To stay economically competitive, China has a two-pronged approach according to Segal — more research and development as well as more espionage.
“They are spending more on research and development and science as well as training more engineers and scientists,” Segal goes on to say. “But there's also a fairly widespread espionage plan put in place that's going after critical technologies.”
While China is not alone in committing espionage to gain trade secrets, experts say it poses one of the most serious threats. Last year, the Office of the National Counterintelligence Agency called Chinese actors “the world’s most active and persistent perpetrators of economic espionage,” in its report to Congress.
“The number of prosecutions by the FBI of economic espionage cases tied back to China is on the rise. It's a very large number and so it's clearly a nation state policy to be this aggressive,” Rep. Rogers said.
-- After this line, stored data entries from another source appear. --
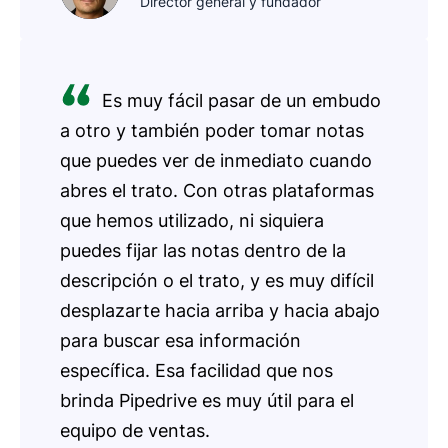
Director general y fundador
Es muy fácil pasar de un embudo
a otro y también poder tomar notas
que puedes ver de inmediato cuando
abres el trato. Con otras plataformas
que hemos utilizado, ni siquiera
puedes fijar las notas dentro de la
descripción o el trato, y es muy difícil
desplazarte hacia arriba y hacia abajo
para buscar esa información
específica. Esa facilidad que nos
brinda Pipedrive es muy útil para el
equipo de ventas.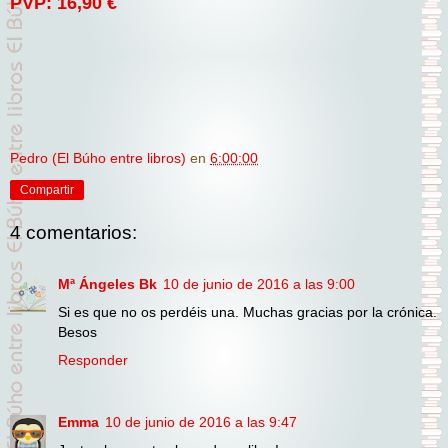
PVP: 16,90 €
Pedro (El Búho entre libros)
en
6:00:00
Compartir
4 comentarios:
Mª Ángeles Bk
10 de junio de 2016 a las 9:00
Si es que no os perdéis una. Muchas gracias por la crónica.
Besos
Responder
Emma
10 de junio de 2016 a las 9:47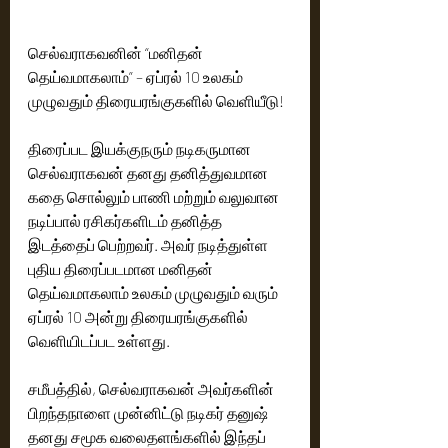
செல்வராகவனின் “மனிதன் 
தெய்வமாகலாம்” – ஏப்ரல் 10 உலகம் 
முழுவதும் திரையரங்குகளில் வெளியீடு!
திரைப்பட இயக்குநரும் நடிகருமான 
செல்வராகவன் தனது தனித்துவமான 
கதை சொல்லும் பாணி மற்றும் வலுவான 
நடிப்பால் ரசிகர்களிடம் தனித்த 
இடத்தைப் பெற்றவர். அவர் நடித்துள்ள 
புதிய திரைப்படமான மனிதன் 
தெய்வமாகலாம் உலகம் முழுவதும் வரும் 
ஏப்ரல் 10 அன்று திரையரங்குகளில் 
வெளியிடப்பட உள்ளது.
சமீபத்தில், செல்வராகவன் அவர்களின் 
பிறந்தநாளை முன்னிட்டு நடிகர் தனுஷ் 
தனது சமூக வலைதளங்களில் இந்தப் 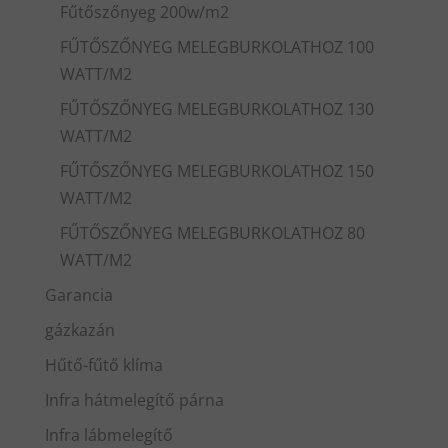
Fűtőszőnyeg 200w/m2
FŰTŐSZŐNYEG MELEGBURKOLATHOZ 100
WATT/M2
FŰTŐSZŐNYEG MELEGBURKOLATHOZ 130
WATT/M2
FŰTŐSZŐNYEG MELEGBURKOLATHOZ 150
WATT/M2
FŰTŐSZŐNYEG MELEGBURKOLATHOZ 80
WATT/M2
Garancia
gázkazán
Hűtő-fűtő klíma
Infra hátmelegítő párna
Infra lábmelegítő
He sponsored the Cyber Intelligence Sharing and Protection Act(CISPA) bill, which is designed to protect U.S. companies from cyber economic espionage.
For its part, China denies the charges and calls them reckless.
“Without adequate investigation and without further evidence, accusing China of carrying out cyber-attacks against U.S. companies is not only unprofessional but also irresponsible,” says China’s Foreign Ministry spokesman Hong Lei when asked about the accusations in a television interview with CNBC.
Lei said that China too is a victim of cyber-theft attacks and point to his country’s efforts to stop them anywhere they happen.
“We actively promote the resolutions to attacks that threaten cross border Internet security,” Lei went on to say. “In 2010, we joined hands with Microsoft to crack down on the botnet, Waledac, and in 2011, after successfully taking down Waledac, we effectively cracked down on the botnet, Rustock. We take a firm stance on continuously playing an active role in international cooperation.”